In the name of the Father, and of the Son, and of the Holy Spirit. Amen. Our Father who art in heaven, hallowed be thy name. Thy kingdom come, thy will be done, on earth as it is in heaven. Give us this day our daily bread, and forgive us our trespasses, as we forgive those who trespass against us. And lead us not into temptation, but deliver us from evil. Amen. Hail Mary, full of grace, the Lord is with thee.

Blessed art thou among women, and blessed is the fruit of thy womb, Jesus. Holy Mary, Mother of God, pray for us sinners, now and at the hour of our death. Amen. Hail Mary, full of grace, the Lord is with thee. Blessed art thou among women, and blessed is the fruit of thy womb, Jesus. Holy Mary, Mother of God, pray for us sinners, now and at the hour of our death. Amen. Hail Mary, full of grace, the Lord is with thee.

Blessed art thou among women, and blessed is the fruit of thy womb, Jesus. Holy Mary, Mother of God, pray for us sinners, now and at the hour of our death. Amen. Hail Mary, full of grace, the Lord is with thee. Blessed art thou among women, and blessed is the fruit of thy womb, Jesus. Holy Mary, Mother of God, pray for us sinners, now and at the hour of our death. Amen. Hail Mary, full of grace, the Lord is with thee.

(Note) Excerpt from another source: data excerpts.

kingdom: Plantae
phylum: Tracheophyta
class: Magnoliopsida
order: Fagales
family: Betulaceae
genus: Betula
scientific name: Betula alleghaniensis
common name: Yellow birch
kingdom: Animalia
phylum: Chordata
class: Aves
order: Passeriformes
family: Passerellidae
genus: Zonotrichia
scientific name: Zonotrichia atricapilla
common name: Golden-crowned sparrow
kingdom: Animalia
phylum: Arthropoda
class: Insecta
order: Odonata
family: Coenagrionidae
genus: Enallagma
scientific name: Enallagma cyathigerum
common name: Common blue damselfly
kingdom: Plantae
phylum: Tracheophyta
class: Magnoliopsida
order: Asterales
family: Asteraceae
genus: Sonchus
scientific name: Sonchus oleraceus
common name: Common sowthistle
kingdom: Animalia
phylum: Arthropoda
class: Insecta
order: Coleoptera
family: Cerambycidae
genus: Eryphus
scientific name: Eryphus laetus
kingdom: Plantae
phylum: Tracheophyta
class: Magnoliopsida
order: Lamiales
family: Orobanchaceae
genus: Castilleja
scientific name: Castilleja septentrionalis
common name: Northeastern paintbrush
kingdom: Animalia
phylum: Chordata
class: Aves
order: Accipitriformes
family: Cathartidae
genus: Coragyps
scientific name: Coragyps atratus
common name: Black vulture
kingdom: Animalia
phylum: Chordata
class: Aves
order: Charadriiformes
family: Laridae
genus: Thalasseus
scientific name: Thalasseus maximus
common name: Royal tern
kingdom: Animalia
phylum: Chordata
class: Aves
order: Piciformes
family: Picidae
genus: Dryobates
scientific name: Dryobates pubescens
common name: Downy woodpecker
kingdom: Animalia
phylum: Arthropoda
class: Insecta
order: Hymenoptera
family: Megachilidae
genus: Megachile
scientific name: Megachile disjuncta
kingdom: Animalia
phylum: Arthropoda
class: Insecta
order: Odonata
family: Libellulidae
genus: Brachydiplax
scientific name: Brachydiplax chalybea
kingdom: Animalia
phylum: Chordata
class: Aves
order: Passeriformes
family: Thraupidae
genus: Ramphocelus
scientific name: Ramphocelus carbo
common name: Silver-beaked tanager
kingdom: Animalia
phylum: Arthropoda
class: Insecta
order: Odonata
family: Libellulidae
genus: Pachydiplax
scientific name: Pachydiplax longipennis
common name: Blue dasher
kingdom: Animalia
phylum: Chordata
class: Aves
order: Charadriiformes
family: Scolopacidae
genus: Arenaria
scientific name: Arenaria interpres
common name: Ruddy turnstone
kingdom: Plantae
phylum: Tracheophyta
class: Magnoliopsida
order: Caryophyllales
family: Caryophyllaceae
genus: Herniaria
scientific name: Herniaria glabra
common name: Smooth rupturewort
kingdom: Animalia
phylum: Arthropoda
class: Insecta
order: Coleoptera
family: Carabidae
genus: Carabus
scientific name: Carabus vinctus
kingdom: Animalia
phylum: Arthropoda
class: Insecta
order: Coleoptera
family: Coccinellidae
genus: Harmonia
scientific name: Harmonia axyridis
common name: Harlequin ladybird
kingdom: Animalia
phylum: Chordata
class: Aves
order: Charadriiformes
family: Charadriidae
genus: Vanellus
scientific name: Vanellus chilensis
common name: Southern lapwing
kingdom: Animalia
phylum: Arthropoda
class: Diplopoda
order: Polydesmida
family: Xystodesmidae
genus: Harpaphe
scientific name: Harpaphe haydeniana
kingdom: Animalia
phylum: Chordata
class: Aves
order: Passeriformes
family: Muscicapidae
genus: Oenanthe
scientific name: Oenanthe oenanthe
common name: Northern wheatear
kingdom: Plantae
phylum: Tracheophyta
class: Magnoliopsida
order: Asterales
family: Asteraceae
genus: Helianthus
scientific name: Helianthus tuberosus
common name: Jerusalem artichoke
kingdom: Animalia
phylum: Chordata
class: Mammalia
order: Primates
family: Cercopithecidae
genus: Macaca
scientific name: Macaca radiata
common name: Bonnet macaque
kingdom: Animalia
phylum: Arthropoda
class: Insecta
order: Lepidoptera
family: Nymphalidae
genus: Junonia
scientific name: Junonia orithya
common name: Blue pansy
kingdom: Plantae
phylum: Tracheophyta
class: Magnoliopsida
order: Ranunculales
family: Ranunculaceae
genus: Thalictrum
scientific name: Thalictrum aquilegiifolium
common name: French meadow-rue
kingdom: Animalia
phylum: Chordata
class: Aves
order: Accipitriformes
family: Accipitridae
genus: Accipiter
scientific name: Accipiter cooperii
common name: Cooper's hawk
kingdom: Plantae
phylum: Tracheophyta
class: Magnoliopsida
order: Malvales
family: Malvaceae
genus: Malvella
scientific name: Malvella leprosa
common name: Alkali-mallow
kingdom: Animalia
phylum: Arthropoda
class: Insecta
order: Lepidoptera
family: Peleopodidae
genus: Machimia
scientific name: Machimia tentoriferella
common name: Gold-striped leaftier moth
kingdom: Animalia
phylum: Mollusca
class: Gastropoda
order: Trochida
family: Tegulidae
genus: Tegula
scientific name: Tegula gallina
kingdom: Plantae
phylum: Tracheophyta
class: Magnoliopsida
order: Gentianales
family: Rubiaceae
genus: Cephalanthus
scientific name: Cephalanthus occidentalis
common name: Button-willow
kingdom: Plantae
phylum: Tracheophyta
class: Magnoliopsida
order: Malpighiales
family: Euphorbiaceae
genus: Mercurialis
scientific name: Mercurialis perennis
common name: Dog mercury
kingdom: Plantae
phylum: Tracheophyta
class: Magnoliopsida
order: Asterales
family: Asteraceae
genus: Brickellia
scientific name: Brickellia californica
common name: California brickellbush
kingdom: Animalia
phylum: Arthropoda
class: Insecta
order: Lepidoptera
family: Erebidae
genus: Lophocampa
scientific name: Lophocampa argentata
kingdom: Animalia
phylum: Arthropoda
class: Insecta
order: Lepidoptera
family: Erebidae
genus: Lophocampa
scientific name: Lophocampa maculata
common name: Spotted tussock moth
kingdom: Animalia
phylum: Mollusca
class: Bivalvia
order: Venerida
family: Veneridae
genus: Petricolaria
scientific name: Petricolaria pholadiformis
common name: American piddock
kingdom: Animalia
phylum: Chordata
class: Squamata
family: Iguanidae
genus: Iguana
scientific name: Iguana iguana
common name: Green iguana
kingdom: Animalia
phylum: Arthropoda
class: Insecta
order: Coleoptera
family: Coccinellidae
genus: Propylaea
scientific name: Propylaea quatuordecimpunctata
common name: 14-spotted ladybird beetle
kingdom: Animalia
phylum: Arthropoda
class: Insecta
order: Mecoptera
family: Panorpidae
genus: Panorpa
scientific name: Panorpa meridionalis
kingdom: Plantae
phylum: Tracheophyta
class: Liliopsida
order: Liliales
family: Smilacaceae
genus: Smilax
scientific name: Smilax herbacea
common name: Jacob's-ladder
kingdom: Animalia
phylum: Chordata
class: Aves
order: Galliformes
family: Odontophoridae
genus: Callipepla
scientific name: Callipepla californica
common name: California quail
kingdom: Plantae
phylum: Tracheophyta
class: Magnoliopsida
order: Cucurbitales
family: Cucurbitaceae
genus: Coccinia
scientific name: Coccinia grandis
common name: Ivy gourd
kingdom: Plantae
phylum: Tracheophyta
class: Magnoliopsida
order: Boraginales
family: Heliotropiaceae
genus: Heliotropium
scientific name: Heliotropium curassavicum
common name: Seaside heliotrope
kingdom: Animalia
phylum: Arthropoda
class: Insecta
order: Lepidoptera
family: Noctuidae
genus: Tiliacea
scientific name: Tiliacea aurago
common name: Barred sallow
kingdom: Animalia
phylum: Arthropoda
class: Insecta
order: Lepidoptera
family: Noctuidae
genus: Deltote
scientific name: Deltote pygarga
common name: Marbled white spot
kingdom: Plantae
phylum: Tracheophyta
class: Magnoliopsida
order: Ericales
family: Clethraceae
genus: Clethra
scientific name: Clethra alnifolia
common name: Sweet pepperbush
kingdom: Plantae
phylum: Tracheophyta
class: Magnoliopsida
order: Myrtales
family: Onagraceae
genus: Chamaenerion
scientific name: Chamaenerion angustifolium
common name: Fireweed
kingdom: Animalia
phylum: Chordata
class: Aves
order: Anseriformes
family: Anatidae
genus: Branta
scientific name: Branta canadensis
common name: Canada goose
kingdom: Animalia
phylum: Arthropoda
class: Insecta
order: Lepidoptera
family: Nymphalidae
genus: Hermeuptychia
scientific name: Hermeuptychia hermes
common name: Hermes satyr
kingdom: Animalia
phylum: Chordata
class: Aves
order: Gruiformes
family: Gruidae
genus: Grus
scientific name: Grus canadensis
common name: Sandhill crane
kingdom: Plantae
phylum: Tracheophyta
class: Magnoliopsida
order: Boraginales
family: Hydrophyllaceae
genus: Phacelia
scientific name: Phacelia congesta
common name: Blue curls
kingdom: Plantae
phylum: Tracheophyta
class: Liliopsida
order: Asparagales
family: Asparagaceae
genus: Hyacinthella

Blessed art thou among women, and blessed is the fruit of thy womb, Jesus. Holy Mary, Mother of God, pray for us sinners, now and at the hour of our death. Amen. Hail Mary, full of grace, the Lord is with thee. Blessed art thou among women, and blessed is the fruit of thy womb, Jesus. Holy Mary, Mother of God, pray for us sinners, now and at the hour of our death. Amen. Hail Mary, full of grace, the Lord is with thee.

Blessed art thou among women, and blessed is the fruit of thy womb, Jesus. Holy Mary, Mother of God, pray for us sinners, now and at the hour of our death. Amen. Hail Mary, full of grace, the Lord is with thee. Blessed art thou among women, and blessed is the fruit of thy womb, Jesus. Holy Mary, Mother of God, pray for us sinners, now and at the hour of our death. Amen. Hail Mary, full of grace, the Lord is with thee.

Blessed art thou among women, and blessed is the fruit of thy womb, Jesus. Holy Mary, Mother of God, pray for us sinners, now and at the hour of our death. Amen. Hail Mary, full of grace, the Lord is with thee. Blessed art thou among women, and blessed is the fruit of thy womb, Jesus. Holy Mary, Mother of God, pray for us sinners, now and at the hour of our death. Amen. Glory be to the Father, and to the Son, and to the Holy Spirit,

as it was in the beginning, is now and ever shall be, world without end. Amen. In the name of the Father, and of the Son, and of the Holy Spirit. Amen. All right, friends, thanks so much for joining me and praying with me again today. I look forward to continuing this journey with you again tomorrow. Poco a poco, friends. God bless y'all.